:: TASK BRIEF ::
Retype every one of the rows below line for line, without changing anything.

:: Data entries ::
##############################

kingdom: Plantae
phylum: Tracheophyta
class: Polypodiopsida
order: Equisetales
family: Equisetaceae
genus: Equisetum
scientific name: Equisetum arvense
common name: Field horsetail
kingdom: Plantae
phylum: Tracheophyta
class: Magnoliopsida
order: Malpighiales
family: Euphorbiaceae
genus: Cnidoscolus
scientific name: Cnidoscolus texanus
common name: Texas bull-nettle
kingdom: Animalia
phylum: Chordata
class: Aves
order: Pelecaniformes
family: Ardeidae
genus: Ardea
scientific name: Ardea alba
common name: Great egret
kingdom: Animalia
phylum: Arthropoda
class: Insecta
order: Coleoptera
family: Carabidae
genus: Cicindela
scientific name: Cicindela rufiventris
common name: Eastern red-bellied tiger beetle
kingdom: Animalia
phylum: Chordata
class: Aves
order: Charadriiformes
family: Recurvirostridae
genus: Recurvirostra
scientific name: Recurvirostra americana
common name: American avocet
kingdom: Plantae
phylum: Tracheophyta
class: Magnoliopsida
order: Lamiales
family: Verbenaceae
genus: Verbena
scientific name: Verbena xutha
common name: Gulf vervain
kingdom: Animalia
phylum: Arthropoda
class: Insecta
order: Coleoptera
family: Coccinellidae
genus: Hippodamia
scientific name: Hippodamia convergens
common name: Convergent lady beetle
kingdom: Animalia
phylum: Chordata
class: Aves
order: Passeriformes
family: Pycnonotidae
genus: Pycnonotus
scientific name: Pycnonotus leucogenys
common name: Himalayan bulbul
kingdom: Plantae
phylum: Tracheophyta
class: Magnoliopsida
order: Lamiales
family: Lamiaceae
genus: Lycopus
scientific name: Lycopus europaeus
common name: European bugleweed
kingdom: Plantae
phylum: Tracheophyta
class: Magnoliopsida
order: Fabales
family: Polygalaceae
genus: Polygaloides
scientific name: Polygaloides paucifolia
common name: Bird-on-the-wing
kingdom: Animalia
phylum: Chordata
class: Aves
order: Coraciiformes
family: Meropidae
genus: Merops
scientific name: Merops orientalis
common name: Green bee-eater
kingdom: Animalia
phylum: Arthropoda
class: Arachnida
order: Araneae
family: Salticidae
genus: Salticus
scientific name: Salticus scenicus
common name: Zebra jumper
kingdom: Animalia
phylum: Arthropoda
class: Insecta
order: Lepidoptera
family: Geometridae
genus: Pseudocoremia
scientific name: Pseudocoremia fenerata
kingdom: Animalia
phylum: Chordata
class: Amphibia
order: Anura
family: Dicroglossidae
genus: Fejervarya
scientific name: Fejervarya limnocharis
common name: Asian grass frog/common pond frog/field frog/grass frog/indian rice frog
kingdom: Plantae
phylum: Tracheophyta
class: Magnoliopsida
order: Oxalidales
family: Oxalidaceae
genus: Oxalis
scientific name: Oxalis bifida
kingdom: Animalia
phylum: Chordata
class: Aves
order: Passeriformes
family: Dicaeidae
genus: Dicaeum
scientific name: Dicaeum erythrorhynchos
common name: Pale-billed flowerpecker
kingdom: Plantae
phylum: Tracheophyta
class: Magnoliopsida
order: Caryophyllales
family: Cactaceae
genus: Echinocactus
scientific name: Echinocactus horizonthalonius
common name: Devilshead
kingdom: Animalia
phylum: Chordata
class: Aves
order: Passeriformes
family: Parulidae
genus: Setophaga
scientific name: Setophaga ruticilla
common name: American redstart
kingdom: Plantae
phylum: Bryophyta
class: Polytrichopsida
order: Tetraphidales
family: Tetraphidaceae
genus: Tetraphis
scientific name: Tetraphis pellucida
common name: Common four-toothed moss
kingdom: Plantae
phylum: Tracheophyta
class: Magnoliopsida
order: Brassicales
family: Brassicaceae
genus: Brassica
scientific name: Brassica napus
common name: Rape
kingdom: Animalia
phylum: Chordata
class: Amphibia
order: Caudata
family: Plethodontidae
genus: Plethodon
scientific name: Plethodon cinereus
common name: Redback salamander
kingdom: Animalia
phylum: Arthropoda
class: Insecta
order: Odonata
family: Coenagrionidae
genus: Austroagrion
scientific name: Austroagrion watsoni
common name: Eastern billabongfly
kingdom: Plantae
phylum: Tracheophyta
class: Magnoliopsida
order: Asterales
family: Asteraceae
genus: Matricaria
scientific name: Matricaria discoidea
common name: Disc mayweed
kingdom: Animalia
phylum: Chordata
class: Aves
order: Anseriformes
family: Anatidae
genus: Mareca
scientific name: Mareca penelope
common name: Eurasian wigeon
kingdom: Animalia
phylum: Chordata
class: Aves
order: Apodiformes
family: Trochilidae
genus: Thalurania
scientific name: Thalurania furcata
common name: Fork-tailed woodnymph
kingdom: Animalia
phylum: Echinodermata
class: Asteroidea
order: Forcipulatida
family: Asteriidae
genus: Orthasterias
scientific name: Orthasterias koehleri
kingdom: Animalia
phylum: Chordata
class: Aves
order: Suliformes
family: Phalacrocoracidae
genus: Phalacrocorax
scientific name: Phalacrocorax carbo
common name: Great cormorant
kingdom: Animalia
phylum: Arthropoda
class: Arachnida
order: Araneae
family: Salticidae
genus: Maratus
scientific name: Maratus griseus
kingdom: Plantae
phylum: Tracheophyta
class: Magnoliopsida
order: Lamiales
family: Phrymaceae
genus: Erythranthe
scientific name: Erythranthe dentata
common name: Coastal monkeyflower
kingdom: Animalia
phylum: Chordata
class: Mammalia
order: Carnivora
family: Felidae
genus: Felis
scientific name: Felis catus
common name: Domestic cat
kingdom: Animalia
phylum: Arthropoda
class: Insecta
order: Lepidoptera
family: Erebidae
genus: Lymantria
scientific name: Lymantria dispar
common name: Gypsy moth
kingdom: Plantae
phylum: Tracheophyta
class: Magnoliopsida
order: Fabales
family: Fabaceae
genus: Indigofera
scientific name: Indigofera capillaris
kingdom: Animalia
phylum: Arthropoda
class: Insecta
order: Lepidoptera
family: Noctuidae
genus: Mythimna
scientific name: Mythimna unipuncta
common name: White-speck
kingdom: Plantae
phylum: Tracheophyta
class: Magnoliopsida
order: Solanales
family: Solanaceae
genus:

##############################

:: SOLUTION FOR THIS EXERCISE ::
kingdom: Plantae
phylum: Tracheophyta
class: Polypodiopsida
order: Equisetales
family: Equisetaceae
genus: Equisetum
scientific name: Equisetum arvense
common name: Field horsetail
kingdom: Plantae
phylum: Tracheophyta
class: Magnoliopsida
order: Malpighiales
family: Euphorbiaceae
genus: Cnidoscolus
scientific name: Cnidoscolus texanus
common name: Texas bull-nettle
kingdom: Animalia
phylum: Chordata
class: Aves
order: Pelecaniformes
family: Ardeidae
genus: Ardea
scientific name: Ardea alba
common name: Great egret
kingdom: Animalia
phylum: Arthropoda
class: Insecta
order: Coleoptera
family: Carabidae
genus: Cicindela
scientific name: Cicindela rufiventris
common name: Eastern red-bellied tiger beetle
kingdom: Animalia
phylum: Chordata
class: Aves
order: Charadriiformes
family: Recurvirostridae
genus: Recurvirostra
scientific name: Recurvirostra americana
common name: American avocet
kingdom: Plantae
phylum: Tracheophyta
class: Magnoliopsida
order: Lamiales
family: Verbenaceae
genus: Verbena
scientific name: Verbena xutha
common name: Gulf vervain
kingdom: Animalia
phylum: Arthropoda
class: Insecta
order: Coleoptera
family: Coccinellidae
genus: Hippodamia
scientific name: Hippodamia convergens
common name: Convergent lady beetle
kingdom: Animalia
phylum: Chordata
class: Aves
order: Passeriformes
family: Pycnonotidae
genus: Pycnonotus
scientific name: Pycnonotus leucogenys
common name: Himalayan bulbul
kingdom: Plantae
phylum: Tracheophyta
class: Magnoliopsida
order: Lamiales
family: Lamiaceae
genus: Lycopus
scientific name: Lycopus europaeus
common name: European bugleweed
kingdom: Plantae
phylum: Tracheophyta
class: Magnoliopsida
order: Fabales
family: Polygalaceae
genus: Polygaloides
scientific name: Polygaloides paucifolia
common name: Bird-on-the-wing
kingdom: Animalia
phylum: Chordata
class: Aves
order: Coraciiformes
family: Meropidae
genus: Merops
scientific name: Merops orientalis
common name: Green bee-eater
kingdom: Animalia
phylum: Arthropoda
class: Arachnida
order: Araneae
family: Salticidae
genus: Salticus
scientific name: Salticus scenicus
common name: Zebra jumper
kingdom: Animalia
phylum: Arthropoda
class: Insecta
order: Lepidoptera
family: Geometridae
genus: Pseudocoremia
scientific name: Pseudocoremia fenerata
kingdom: Animalia
phylum: Chordata
class: Amphibia
order: Anura
family: Dicroglossidae
genus: Fejervarya
scientific name: Fejervarya limnocharis
common name: Asian grass frog/common pond frog/field frog/grass frog/indian rice frog
kingdom: Plantae
phylum: Tracheophyta
class: Magnoliopsida
order: Oxalidales
family: Oxalidaceae
genus: Oxalis
scientific name: Oxalis bifida
kingdom: Animalia
phylum: Chordata
class: Aves
order: Passeriformes
family: Dicaeidae
genus: Dicaeum
scientific name: Dicaeum erythrorhynchos
common name: Pale-billed flowerpecker
kingdom: Plantae
phylum: Tracheophyta
class: Magnoliopsida
order: Caryophyllales
family: Cactaceae
genus: Echinocactus
scientific name: Echinocactus horizonthalonius
common name: Devilshead
kingdom: Animalia
phylum: Chordata
class: Aves
order: Passeriformes
family: Parulidae
genus: Setophaga
scientific name: Setophaga ruticilla
common name: American redstart
kingdom: Plantae
phylum: Bryophyta
class: Polytrichopsida
order: Tetraphidales
family: Tetraphidaceae
genus: Tetraphis
scientific name: Tetraphis pellucida
common name: Common four-toothed moss
kingdom: Plantae
phylum: Tracheophyta
class: Magnoliopsida
order: Brassicales
family: Brassicaceae
genus: Brassica
scientific name: Brassica napus
common name: Rape
kingdom: Animalia
phylum: Chordata
class: Amphibia
order: Caudata
family: Plethodontidae
genus: Plethodon
scientific name: Plethodon cinereus
common name: Redback salamander
kingdom: Animalia
phylum: Arthropoda
class: Insecta
order: Odonata
family: Coenagrionidae
genus: Austroagrion
scientific name: Austroagrion watsoni
common name: Eastern billabongfly
kingdom: Plantae
phylum: Tracheophyta
class: Magnoliopsida
order: Asterales
family: Asteraceae
genus: Matricaria
scientific name: Matricaria discoidea
common name: Disc mayweed
kingdom: Animalia
phylum: Chordata
class: Aves
order: Anseriformes
family: Anatidae
genus: Mareca
scientific name: Mareca penelope
common name: Eurasian wigeon
kingdom: Animalia
phylum: Chordata
class: Aves
order: Apodiformes
family: Trochilidae
genus: Thalurania
scientific name: Thalurania furcata
common name: Fork-tailed woodnymph
kingdom: Animalia
phylum: Echinodermata
class: Asteroidea
order: Forcipulatida
family: Asteriidae
genus: Orthasterias
scientific name: Orthasterias koehleri
kingdom: Animalia
phylum: Chordata
class: Aves
order: Suliformes
family: Phalacrocoracidae
genus: Phalacrocorax
scientific name: Phalacrocorax carbo
common name: Great cormorant
kingdom: Animalia
phylum: Arthropoda
class: Arachnida
order: Araneae
family: Salticidae
genus: Maratus
scientific name: Maratus griseus
kingdom: Plantae
phylum: Tracheophyta
class: Magnoliopsida
order: Lamiales
family: Phrymaceae
genus: Erythranthe
scientific name: Erythranthe dentata
common name: Coastal monkeyflower
kingdom: Animalia
phylum: Chordata
class: Mammalia
order: Carnivora
family: Felidae
genus: Felis
scientific name: Felis catus
common name: Domestic cat
kingdom: Animalia
phylum: Arthropoda
class: Insecta
order: Lepidoptera
family: Erebidae
genus: Lymantria
scientific name: Lymantria dispar
common name: Gypsy moth
kingdom: Plantae
phylum: Tracheophyta
class: Magnoliopsida
order: Fabales
family: Fabaceae
genus: Indigofera
scientific name: Indigofera capillaris
kingdom: Animalia
phylum: Arthropoda
class: Insecta
order: Lepidoptera
family: Noctuidae
genus: Mythimna
scientific name: Mythimna unipuncta
common name: White-speck
kingdom: Plantae
phylum: Tracheophyta
class: Magnoliopsida
order: Solanales
family: Solanaceae
genus:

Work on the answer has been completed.